An intriguing example takes place next summer in a remote part of the Pacific Ocean: It's a chance to join a team of experts searching an uninhabited coral atoll for traces of lost aviator Amelia Earhart.
The island is Nikumaroro, and it's not the one that Earhart was aiming for when she and her navigator, Fred Noonan, vanished into the Pacific in July 1937 on their around-the-world attempt.
They took off from New Guinea, heading east, and were scheduled to refuel on a mid-ocean speck called Howland Island.

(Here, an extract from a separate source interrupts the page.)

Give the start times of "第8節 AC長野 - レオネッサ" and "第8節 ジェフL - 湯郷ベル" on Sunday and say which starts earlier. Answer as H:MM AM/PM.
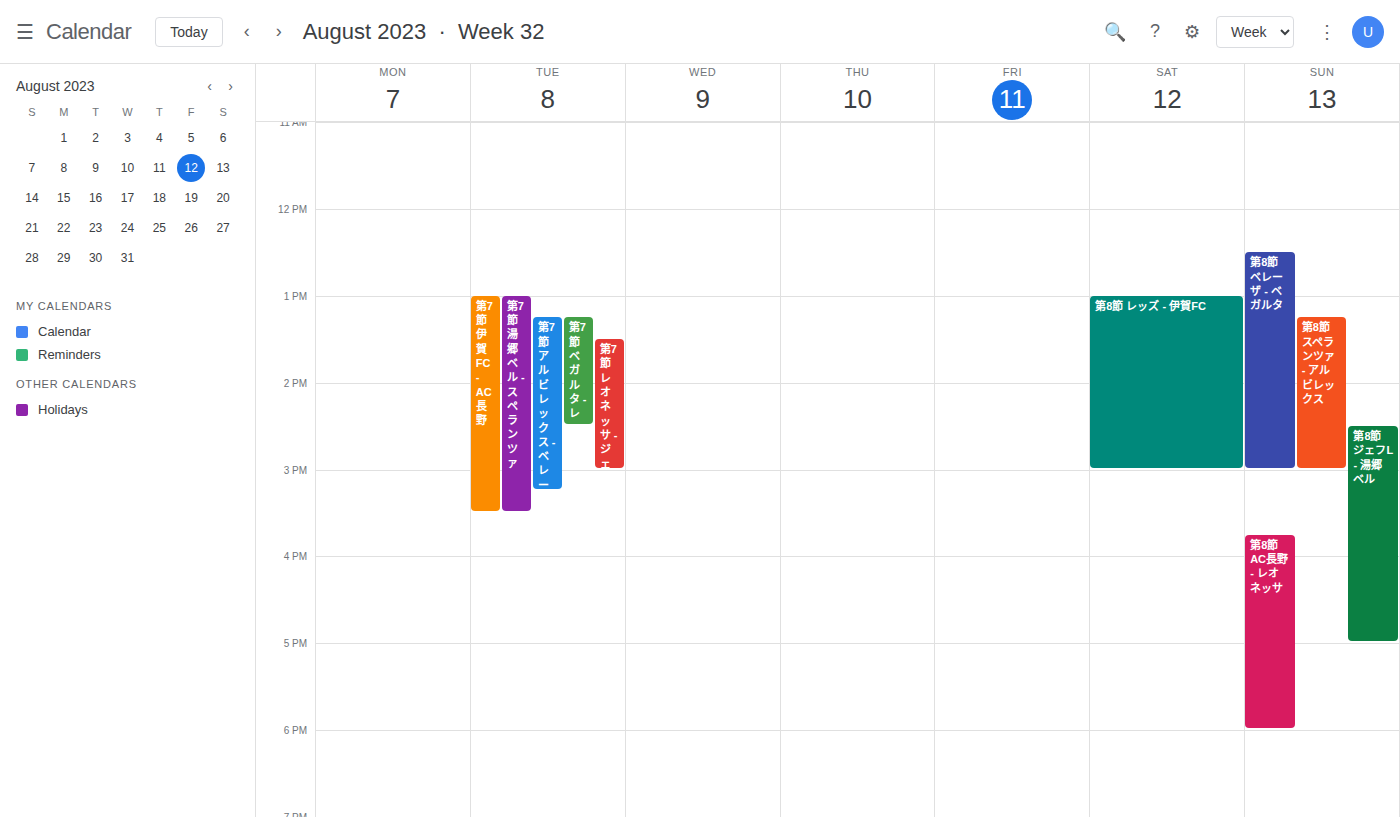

They never got there.
Their disappearance spawned a flock of theories, theories as simple as a crash to those as complex as capture by the Japanese military on the eve of World War II, to those as far-fetched as being kidnapped by extraterrestrials.
Plus one that may be the real answer: an emergency landing on a different island, where Earhart and Noonan might have survived for a time.
That hypothesis is the heart of this trip, June 17 to July 3, 2015. It's co-sponsored by the International Group for Historic Aircraft Recovery (TIGHAR), which has been looking for Earhart for 25 years, and by Betchart Expeditions of Cupertino, Calif., a travel company known for unusual trips with a strong scientific component.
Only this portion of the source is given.